In 2017, Morrissey released a cover of the song on his album, Low in High School, in celebration of his relationship with Chrissie Hynde, which he calls one of his “longest and enduring” friendships.  The lyrics remain mostly unchanged from the original, with the only exception resulting from Morrissey recording the song from memory — without reviewing the official lyrics.  This seems to underscore the song’s sentimental nature for Morrissey. The instrumental portion of the song also received little overhaul, maintaining the snappy guitar riffs and powerful snare drum of Hynde’s.  The ‘ooh – ah’ that repeats throughout the chorus of the original did not, sadly, survive the re-recording.

Morrissey’s cover differs most drastically from the original in its music video.  The 1984 video opens with images of people in suits walking around a city, likely going to work.  We see Chrissie Hynde follow them around while singing, seemingly reflecting on the extent to which our jobs can invade and destroy our personal lives.  Later in the music video, she walks past exhausted men swinging pickaxes at rock and dirt in what looks like a prison environment.

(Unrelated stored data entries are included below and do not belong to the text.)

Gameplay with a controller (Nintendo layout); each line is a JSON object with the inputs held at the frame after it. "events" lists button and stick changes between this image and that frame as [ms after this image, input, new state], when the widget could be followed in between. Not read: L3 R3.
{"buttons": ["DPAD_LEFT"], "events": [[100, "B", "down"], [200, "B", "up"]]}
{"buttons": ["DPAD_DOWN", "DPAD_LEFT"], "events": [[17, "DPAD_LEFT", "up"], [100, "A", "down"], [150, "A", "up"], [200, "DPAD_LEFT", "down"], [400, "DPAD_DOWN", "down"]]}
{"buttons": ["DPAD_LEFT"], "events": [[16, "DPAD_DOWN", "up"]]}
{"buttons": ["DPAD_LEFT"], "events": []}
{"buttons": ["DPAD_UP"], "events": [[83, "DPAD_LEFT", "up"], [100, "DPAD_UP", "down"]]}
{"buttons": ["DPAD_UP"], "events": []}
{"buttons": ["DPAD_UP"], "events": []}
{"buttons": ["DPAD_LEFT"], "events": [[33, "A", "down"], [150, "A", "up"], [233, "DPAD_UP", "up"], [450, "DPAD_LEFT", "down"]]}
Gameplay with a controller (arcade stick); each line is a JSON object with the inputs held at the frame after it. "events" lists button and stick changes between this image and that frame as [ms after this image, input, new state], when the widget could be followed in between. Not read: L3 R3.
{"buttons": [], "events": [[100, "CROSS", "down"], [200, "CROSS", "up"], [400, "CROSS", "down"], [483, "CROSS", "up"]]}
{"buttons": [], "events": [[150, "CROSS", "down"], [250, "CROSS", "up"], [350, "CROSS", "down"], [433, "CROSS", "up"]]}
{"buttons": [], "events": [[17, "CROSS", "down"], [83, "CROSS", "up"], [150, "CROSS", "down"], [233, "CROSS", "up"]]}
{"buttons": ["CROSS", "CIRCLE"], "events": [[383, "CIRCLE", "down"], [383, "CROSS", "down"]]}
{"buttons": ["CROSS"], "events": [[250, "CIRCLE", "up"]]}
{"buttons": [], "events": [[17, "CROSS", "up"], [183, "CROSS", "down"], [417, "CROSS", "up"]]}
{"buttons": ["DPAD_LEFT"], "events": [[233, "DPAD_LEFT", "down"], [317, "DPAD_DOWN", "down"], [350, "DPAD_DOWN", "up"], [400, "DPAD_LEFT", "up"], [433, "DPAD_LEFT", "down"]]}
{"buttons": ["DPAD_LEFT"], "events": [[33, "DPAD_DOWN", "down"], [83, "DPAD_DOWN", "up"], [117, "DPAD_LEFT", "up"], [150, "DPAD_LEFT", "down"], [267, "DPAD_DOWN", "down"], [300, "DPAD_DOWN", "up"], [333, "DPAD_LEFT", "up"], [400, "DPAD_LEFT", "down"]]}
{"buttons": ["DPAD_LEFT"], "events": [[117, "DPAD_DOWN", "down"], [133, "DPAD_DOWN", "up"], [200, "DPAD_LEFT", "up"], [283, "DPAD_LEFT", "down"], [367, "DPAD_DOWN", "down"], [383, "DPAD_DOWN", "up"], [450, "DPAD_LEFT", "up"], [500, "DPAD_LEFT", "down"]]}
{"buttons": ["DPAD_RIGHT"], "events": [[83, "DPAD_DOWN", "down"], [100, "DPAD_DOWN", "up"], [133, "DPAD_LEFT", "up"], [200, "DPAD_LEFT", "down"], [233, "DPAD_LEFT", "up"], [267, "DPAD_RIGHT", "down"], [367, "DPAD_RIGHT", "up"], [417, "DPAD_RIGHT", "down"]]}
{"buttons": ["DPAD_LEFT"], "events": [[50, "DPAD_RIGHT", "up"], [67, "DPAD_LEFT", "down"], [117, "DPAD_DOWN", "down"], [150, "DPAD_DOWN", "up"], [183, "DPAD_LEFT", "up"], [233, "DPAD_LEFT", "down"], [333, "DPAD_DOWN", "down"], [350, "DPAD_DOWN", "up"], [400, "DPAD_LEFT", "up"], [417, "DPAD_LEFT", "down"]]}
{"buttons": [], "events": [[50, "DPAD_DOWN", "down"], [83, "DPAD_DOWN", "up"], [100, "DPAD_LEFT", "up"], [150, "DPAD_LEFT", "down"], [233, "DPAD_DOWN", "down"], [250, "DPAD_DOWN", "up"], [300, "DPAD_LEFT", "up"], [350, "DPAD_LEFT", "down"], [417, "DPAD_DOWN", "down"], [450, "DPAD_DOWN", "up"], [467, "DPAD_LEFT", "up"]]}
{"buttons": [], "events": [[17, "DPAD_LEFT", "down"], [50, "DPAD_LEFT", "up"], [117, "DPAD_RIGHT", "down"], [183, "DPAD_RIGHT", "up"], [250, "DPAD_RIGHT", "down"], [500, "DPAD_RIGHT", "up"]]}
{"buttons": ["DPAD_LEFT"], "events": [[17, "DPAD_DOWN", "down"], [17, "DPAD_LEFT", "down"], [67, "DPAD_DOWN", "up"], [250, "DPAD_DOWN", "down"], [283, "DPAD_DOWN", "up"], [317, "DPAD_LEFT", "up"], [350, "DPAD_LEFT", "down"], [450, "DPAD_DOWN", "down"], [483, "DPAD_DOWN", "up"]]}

In the same way that Hynde’s lyrics communicate her resentment for the overly-commercialized music industry and the negative influence its demands had on her personal life, her music video communicates a parallel sentiment, depicting the monotony and servitude people are subjected to by their bosses and jobs.  

By contrast, Morrissey’s video takes place in a single, dimly lit room, and is composed entirely of shots of him and the band performing the song.  The back wall of the room is covered in Morrissey posters, and there are women placed randomly along the edges swaying in tune with the music. Morrissey is also depicted playing guitar throughout the entire video — notable because he cannot actually play guitar.  As he told Rolling Stone magazine, he “wanted people to see that [he could] play as well as Jeff Beck” of the Yardbirds.

Morrissey’s video does seem to subvert the message of the original.  It is not as visually engaging, nor are the visuals in tandem with the meaning behind the lyrics.  While it is a good cover, the out-of-touch nature of the video brings into question the song’s legitimacy as an effective re-recording.  Then again, if this cover doesn’t appeal to you, you can still always listen to Hynde’s.